Color is a psychological sensation produced by electromagnetic radiation or light acting on the human visual organs, influenced by both physical properties and psychological sensations. Its essence is a continuous physical spectrum. The coloring mechanism of medicinal materials is closely related to the conjugated system structure of their coloring substances. The π→π * transition in the molecular conjugated system and the n →π * or n →σ * transition in the p →π conjugated system of unsaturated organic compounds containing heteroatoms are the main reasons for their coloring. The carotenoid components in different colored red astragalus samples belong to isoprene compounds and are one of the chromogenic components of red astragalus. They all contain many conjugated double bonds. Brown yellow, yellow brown, reddish brown, and reddish brown red astragalus may be colored due to the absorption of their complementary purple and green light bands by the “ground state electrons” of their chromogenic components (carotenoid metabolites). In addition, when light radiation encounters scattering particles during propagation, scattering particles of different lineages produce different types of scattering, refraction, interference, and diffraction. Therefore, the generation of brown yellow, yellow brown, reddish brown, and reddish brown red astragalus samples may be related to the electron transitions and light propagation of conjugated double bonds of carotenoid components. The physical phenomena such as scattering, refraction, interference, and diffraction that occur when dealing with medicinal herbs are related.

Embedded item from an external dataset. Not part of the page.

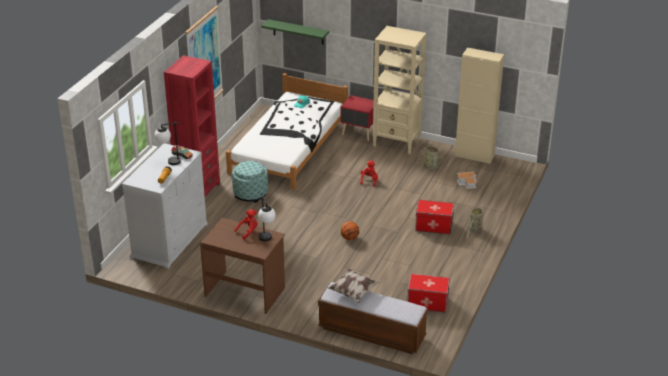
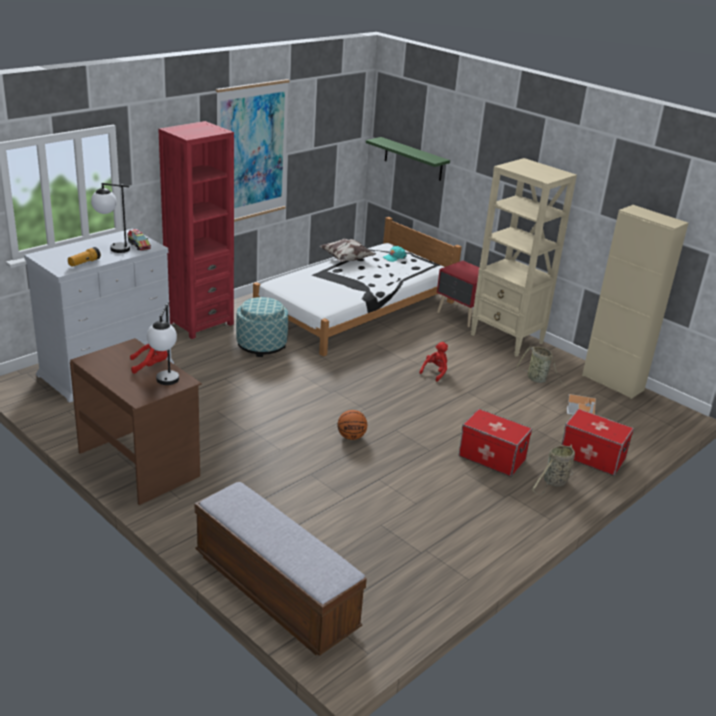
camera: 20 degrees right, 5 degrees down
pillow [328,269,380,303] -> pillow moved to [320,239,376,262]
storage box [408,274,450,312] -> storage box moved to [562,409,634,476]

In summary, there are significant differences in the color values of brownish yellow, reddish brown, reddish brown, and yellow brown red astragalus samples. There is a correlation between the color value and the content of carotenoid metabolites. Among the four color samples, there are 17 types of carotenoid components with maximum and minimum values, and the content distribution is different; The differential metabolites involved in the four colors include two categories of carotenoids and 11 types of lutein, namely α – carotene, β – carotene, lutein dilaurate, lutein dimeric acid ester, purple yellow butyrate, purple yellow nutmeg ester, anther yellow, zeaxanthin, purple yellow, lutein, and β – cryptoxanthin lauric acid. It is one of the coloring substances that produce color in red astragalus. The coloration of brownish yellow, reddish brown, reddish brown, and yellow brown red astragalus samples may be related to the content and types of carotenoid metabolites mentioned above.